• **Exercise brief**
Copy out each line below verbatim, skipping any picture.

• **Supplied material**
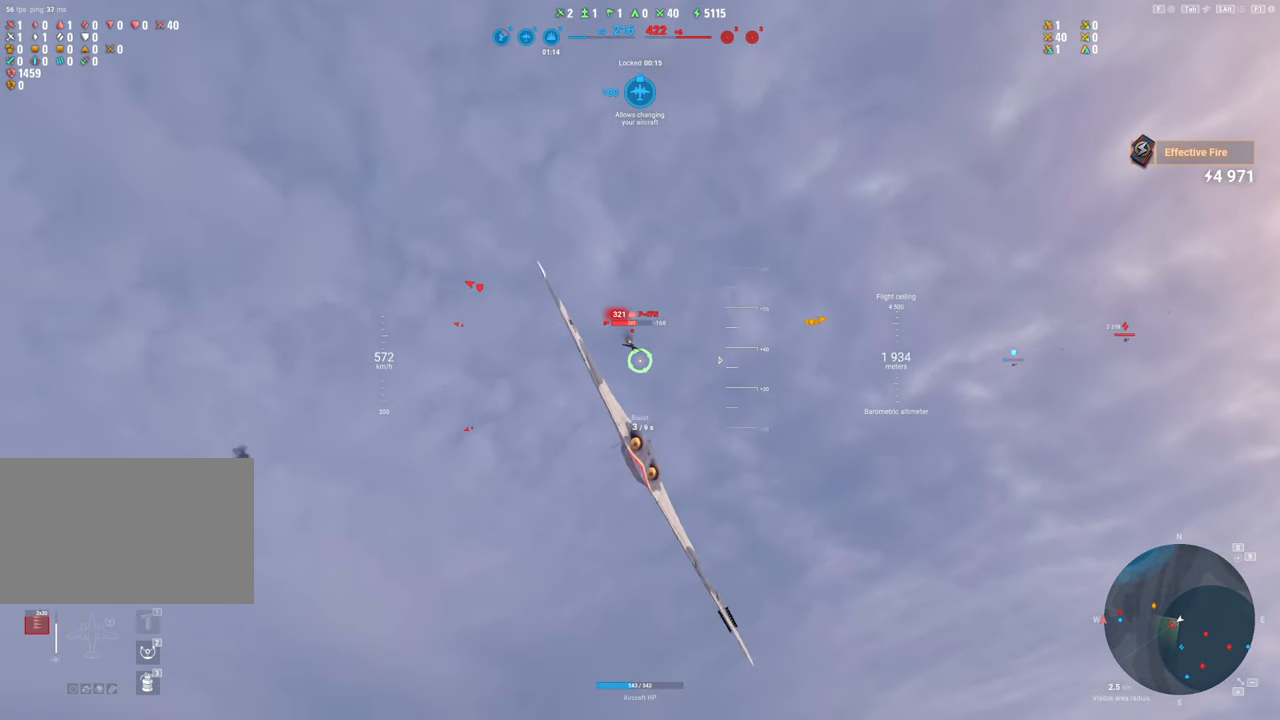
{"keys": ["d"], "mouse": ["left"], "mouse_move": "still", "events": [[134, "mouse_left", "down"]]}
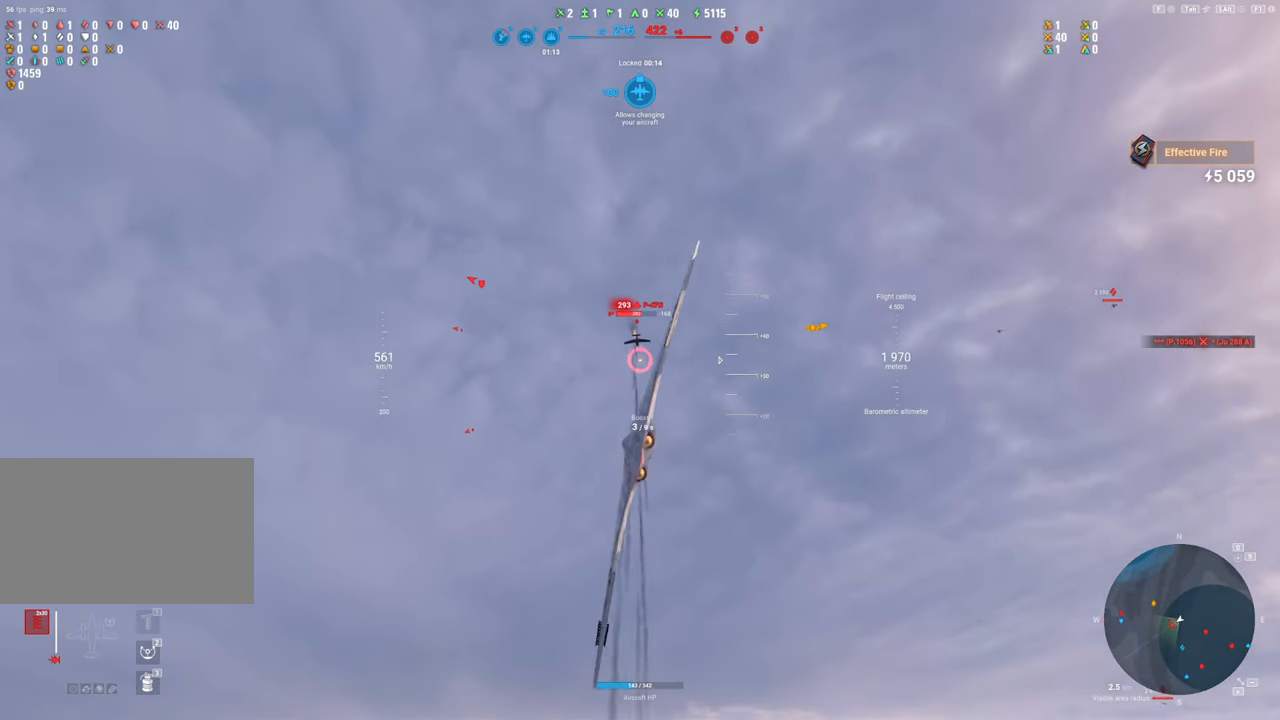
{"keys": ["d"], "mouse": ["left"], "mouse_move": "still", "events": []}
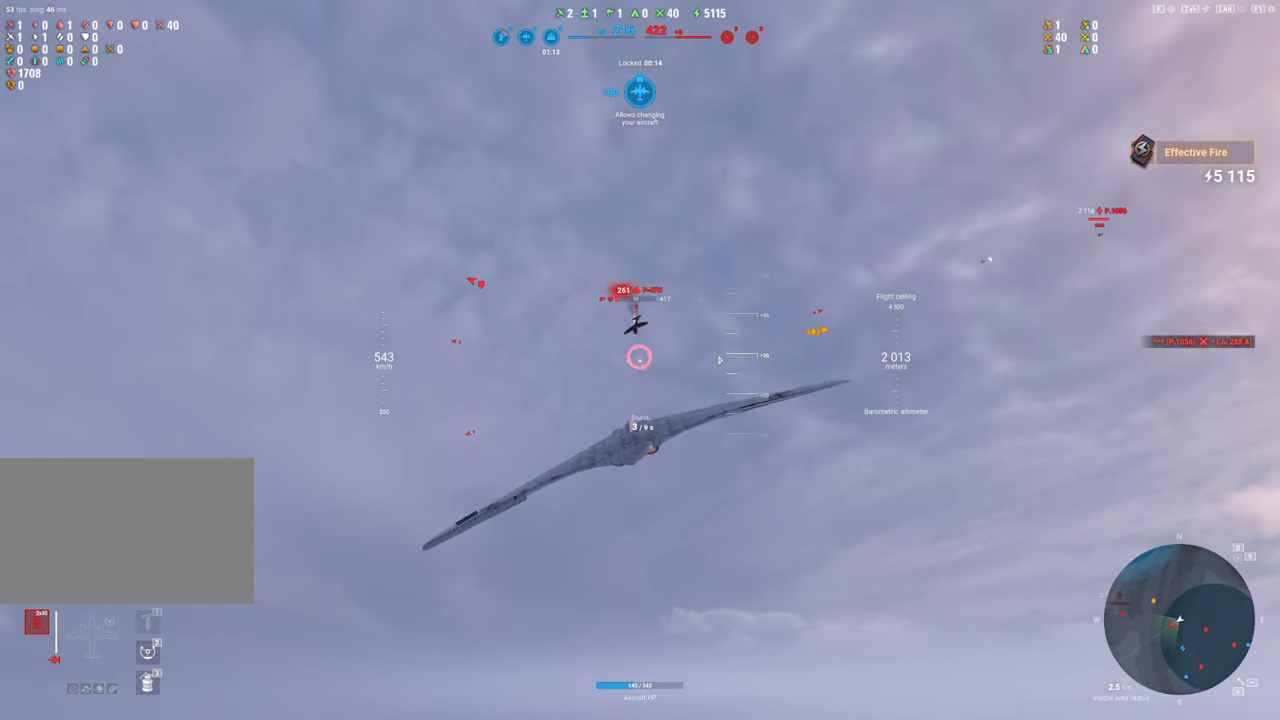
{"keys": ["d"], "mouse": [], "mouse_move": "down-right", "events": [[34, "d", "up"], [167, "mouse_left", "up"], [400, "d", "down"]]}
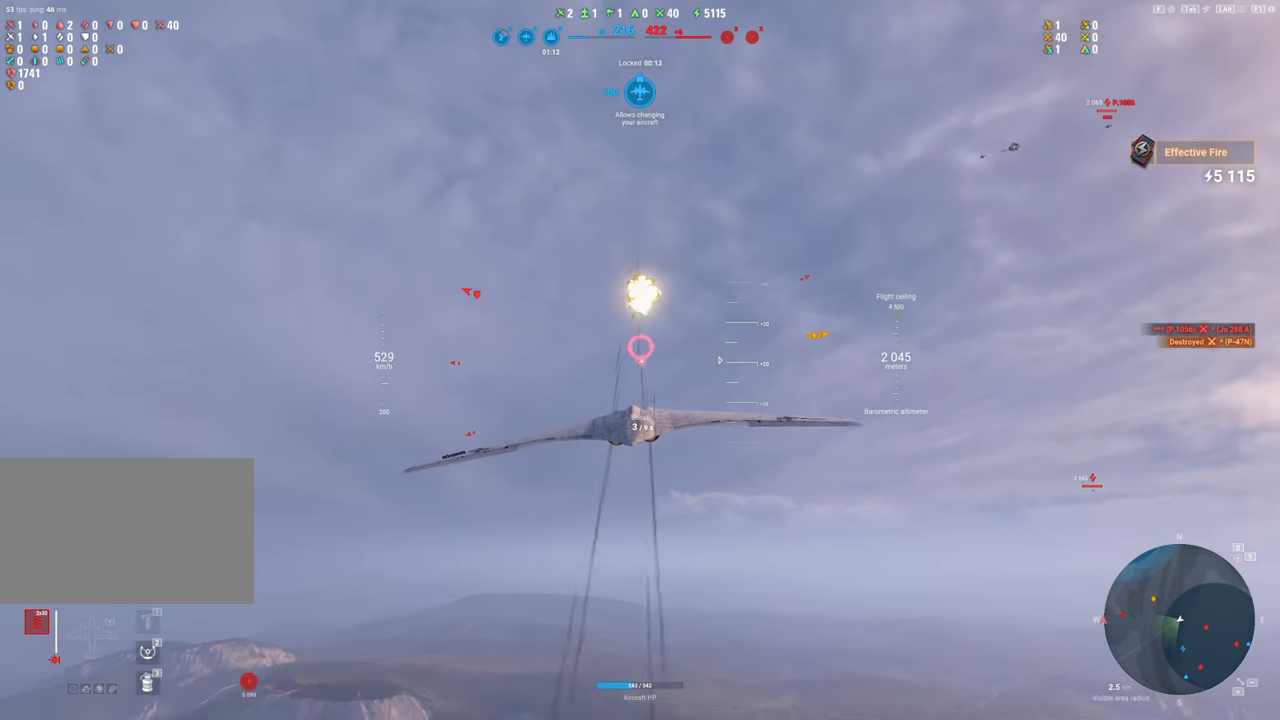
{"keys": ["d", "s"], "mouse": [], "mouse_move": "left", "events": [[317, "s", "down"]]}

• **Exercise result**
{"keys": ["d"], "mouse": ["left"], "mouse_move": "still", "events": [[134, "mouse_left", "down"]]}
{"keys": ["d"], "mouse": ["left"], "mouse_move": "still", "events": []}
{"keys": ["d"], "mouse": [], "mouse_move": "down-right", "events": [[34, "d", "up"], [167, "mouse_left", "up"], [400, "d", "down"]]}
{"keys": ["d", "s"], "mouse": [], "mouse_move": "left", "events": [[317, "s", "down"]]}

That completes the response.